Taking care of yourself is more than inputting food
and making sure you have a roof over your head. It
means treating yourself with the kindness you extend
to everyone around you. It means supporting yourself
the way you support people who are dear to you.
Women in particular struggle with this self-care
issue, although it’s not a woman-exclusive problem.
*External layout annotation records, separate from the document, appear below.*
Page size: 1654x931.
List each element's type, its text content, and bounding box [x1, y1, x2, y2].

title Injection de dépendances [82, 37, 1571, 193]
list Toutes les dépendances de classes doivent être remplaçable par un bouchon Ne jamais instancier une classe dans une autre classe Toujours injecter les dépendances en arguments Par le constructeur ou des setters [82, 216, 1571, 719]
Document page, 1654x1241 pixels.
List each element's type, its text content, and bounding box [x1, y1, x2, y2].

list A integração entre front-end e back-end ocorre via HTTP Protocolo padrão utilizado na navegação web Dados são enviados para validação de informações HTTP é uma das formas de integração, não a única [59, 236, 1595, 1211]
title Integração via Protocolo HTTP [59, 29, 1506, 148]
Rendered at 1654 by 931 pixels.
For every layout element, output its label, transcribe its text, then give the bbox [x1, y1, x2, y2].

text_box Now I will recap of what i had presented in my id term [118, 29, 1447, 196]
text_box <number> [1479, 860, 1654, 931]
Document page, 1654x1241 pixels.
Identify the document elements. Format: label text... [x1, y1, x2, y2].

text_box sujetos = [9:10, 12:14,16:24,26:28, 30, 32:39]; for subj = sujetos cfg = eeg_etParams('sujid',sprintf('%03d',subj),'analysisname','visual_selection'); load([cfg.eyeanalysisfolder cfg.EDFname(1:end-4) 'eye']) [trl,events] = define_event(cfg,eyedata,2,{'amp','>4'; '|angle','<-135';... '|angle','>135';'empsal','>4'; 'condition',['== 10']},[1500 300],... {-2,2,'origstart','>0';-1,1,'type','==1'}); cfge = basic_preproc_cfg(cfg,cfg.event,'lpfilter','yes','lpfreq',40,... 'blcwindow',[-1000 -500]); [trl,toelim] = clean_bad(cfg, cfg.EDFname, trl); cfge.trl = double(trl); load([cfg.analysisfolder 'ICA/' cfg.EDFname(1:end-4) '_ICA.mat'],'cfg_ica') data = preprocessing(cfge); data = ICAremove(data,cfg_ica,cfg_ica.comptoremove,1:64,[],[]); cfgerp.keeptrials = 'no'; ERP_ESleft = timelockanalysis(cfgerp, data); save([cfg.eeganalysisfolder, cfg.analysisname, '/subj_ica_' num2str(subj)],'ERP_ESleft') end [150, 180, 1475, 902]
Women are socialized to care for the people around
them by denying or minimizing their own needs. This
leads to an erasure of self-worth and a constant
putting-off of rejuvenation or addressing the woman’s
own needs for support and nurturing. This in turn can
lead to anger and resentment.
Self-care means considering yourself a worthwhile
person and presenting yourself as valuable, capable,
and deserving. In other words, self-care seeks to
redress an imbalance that develops when you don’t
take proper care of yourself, whether by inattention or
by choice.
Self-care also doesn’t have to involve big, splashy
undertakings. In fact, self-care works better if you do it
in regular small doses, because it helps keep you from
reaching a level where you are in desperate need of
something big to make an impact on how you feel. This
sort of incremental self-care is also beneficial because
small gestures don’t take a lot of time, so there is less
of a sense of stealing time from other responsibilities
or other people. It can help avoid the sense of
selfishness that sometimes accompanies self-care
activities.
Often selfishness is at the root of self-care
stereotypes. Magical work is excellently poised to
fight this feeling, because it generally works on an
unseen, inner level where others cannot judge.